Repeat exactly the lines of the records below, starting at the line containing "Pre-assembled" and ending at the line containing "g): 입력 비디오의". Leave the pictures out.

─── Supplied material

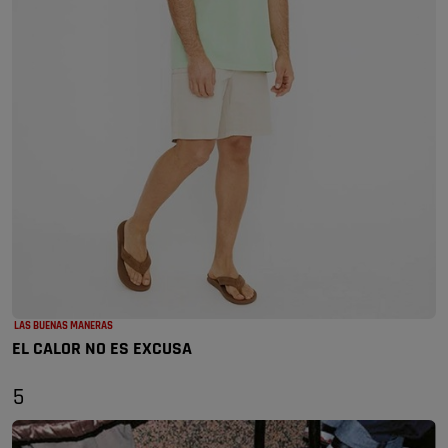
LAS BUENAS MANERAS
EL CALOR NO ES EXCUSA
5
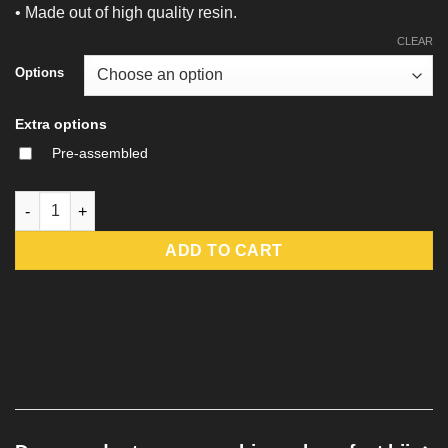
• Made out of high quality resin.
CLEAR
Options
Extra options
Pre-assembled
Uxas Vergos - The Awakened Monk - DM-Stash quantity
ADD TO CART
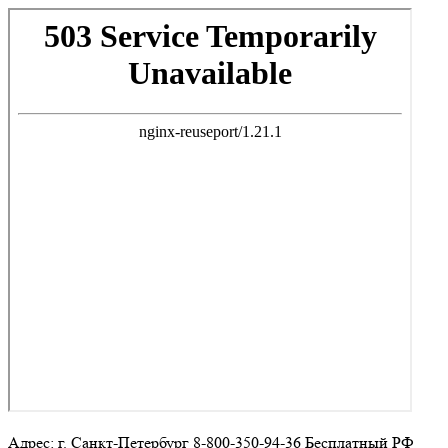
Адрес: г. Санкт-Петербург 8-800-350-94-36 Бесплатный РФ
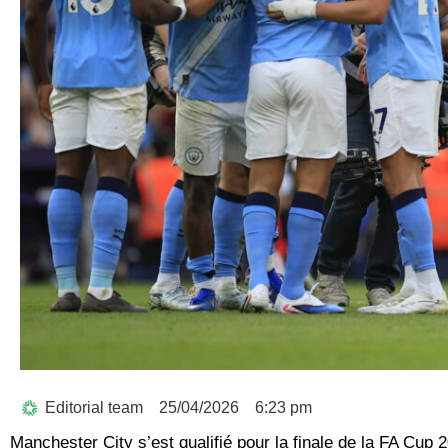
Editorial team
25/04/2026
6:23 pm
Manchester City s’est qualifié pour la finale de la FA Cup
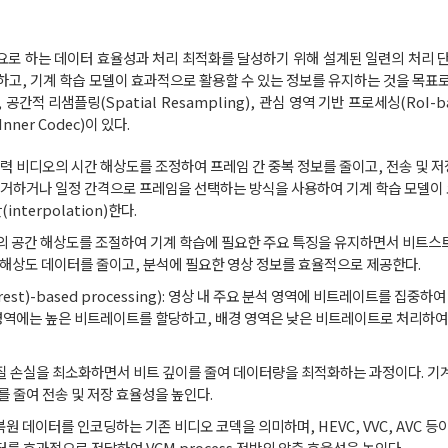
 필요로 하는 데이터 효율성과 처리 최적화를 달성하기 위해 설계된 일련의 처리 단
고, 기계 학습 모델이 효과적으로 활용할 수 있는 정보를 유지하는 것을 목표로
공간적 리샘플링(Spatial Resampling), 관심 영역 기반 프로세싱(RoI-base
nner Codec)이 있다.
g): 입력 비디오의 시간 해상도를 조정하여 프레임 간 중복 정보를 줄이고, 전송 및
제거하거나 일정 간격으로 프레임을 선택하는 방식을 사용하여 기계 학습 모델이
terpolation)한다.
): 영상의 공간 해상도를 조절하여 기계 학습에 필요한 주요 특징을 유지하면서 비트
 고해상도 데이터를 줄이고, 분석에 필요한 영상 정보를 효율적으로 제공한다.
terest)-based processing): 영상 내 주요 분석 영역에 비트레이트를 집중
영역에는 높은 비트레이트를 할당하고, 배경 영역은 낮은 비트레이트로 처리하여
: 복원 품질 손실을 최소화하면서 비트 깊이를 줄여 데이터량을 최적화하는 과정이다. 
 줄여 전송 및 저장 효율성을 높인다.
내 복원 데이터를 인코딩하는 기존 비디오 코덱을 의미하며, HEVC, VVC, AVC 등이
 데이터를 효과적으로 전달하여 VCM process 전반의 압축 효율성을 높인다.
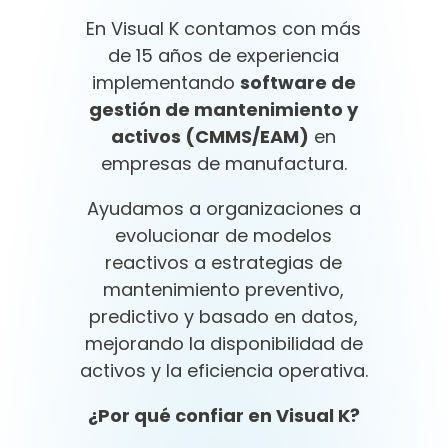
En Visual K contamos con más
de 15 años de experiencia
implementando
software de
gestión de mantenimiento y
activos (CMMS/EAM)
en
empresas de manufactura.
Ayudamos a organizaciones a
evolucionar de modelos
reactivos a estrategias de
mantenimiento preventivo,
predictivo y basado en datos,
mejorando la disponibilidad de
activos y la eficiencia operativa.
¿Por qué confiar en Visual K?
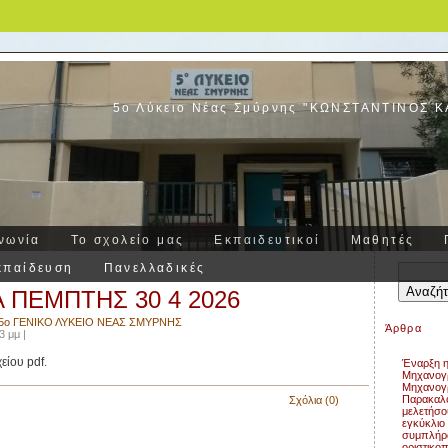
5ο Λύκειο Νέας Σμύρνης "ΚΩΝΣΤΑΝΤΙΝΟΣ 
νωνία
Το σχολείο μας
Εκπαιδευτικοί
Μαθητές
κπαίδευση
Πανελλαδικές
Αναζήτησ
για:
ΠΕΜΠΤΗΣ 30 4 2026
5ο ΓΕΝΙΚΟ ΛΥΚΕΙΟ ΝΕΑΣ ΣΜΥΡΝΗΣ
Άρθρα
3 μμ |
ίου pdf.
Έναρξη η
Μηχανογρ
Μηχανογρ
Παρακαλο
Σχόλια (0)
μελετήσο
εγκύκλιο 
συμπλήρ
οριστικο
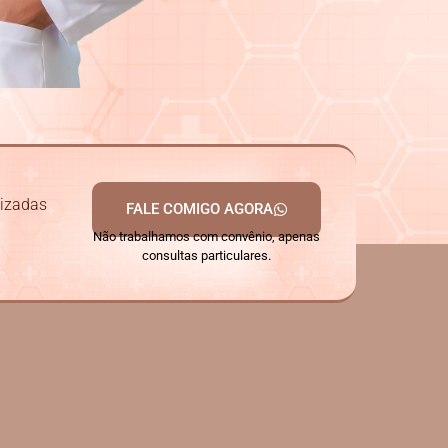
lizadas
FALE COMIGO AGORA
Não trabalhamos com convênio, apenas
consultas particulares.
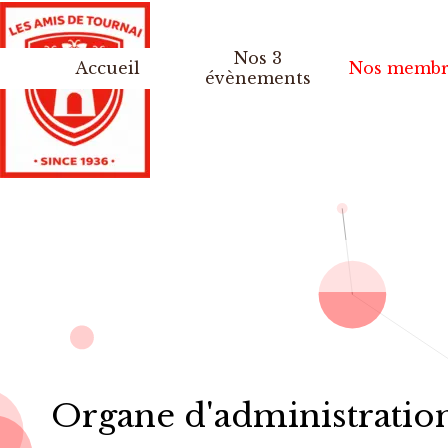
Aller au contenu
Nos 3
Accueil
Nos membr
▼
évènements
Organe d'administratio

──────

→ Output for this task
Pre-assembled
Uxas Vergos - The Awakened Monk - DM-Stash quantity
ADD TO CART
Адрес: г. Санкт-Петербург 8-800-350-94-36 Бесплатный РФ
Editorial team
25/04/2026
6:23 pm
Manchester City s’est qualifié pour la finale de la FA Cup
 필요로 하는 데이터 효율성과 처리 최적화를 달성하기 위해 설계된 일련의 처리 단
고, 기계 학습 모델이 효과적으로 활용할 수 있는 정보를 유지하는 것을 목표로
공간적 리샘플링(Spatial Resampling), 관심 영역 기반 프로세싱(RoI-base
nner Codec)이 있다.
g): 입력 비디오의 시간 해상도를 조정하여 프레임 간 중복 정보를 줄이고, 전송 및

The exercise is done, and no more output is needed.